[Stored data entries]
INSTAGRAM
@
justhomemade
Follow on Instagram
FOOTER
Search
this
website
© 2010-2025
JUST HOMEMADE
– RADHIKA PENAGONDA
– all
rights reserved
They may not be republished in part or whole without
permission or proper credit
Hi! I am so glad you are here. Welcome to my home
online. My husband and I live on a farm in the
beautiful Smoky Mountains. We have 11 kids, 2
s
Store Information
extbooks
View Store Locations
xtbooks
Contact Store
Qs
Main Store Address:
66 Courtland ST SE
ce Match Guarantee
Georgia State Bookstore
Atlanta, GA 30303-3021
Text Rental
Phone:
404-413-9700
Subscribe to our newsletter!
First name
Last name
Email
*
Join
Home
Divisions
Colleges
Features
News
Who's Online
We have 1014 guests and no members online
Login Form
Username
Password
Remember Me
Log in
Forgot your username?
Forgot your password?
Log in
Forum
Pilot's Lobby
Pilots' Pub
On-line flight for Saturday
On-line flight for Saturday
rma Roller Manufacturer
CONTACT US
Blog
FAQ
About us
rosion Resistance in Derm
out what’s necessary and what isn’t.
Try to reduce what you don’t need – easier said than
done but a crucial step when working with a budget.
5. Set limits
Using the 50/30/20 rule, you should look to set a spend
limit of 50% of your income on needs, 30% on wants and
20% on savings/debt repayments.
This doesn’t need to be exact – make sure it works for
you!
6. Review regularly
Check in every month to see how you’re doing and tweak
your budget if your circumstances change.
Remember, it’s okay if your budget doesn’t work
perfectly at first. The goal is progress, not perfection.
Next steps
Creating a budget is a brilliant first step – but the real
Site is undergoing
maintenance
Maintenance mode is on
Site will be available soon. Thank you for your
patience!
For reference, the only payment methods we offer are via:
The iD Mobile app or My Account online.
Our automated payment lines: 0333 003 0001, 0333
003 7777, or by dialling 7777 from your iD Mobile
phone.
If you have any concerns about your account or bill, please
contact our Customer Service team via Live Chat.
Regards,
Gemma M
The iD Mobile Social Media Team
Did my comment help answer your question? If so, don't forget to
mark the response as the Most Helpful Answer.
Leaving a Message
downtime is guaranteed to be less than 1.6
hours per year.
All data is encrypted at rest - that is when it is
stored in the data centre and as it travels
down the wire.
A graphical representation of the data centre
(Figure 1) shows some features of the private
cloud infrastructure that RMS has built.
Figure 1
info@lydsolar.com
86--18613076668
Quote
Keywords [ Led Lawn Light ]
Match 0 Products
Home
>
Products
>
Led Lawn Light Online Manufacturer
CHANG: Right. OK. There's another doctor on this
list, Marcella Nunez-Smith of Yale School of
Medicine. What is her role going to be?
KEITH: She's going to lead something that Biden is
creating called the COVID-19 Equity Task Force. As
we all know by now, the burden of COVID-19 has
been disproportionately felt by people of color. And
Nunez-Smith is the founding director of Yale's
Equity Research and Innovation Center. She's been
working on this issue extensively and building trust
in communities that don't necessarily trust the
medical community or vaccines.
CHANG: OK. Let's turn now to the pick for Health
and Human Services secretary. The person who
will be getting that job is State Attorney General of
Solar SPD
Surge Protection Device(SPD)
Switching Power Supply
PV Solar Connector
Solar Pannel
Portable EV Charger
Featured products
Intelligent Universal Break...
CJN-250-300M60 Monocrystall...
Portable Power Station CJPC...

# AIM OF THE EXERCISE:
Look over the data above and show each line that contains "when".

# EXERCISE OUTPUT:
done but a crucial step when working with a budget.
All data is encrypted at rest - that is when it is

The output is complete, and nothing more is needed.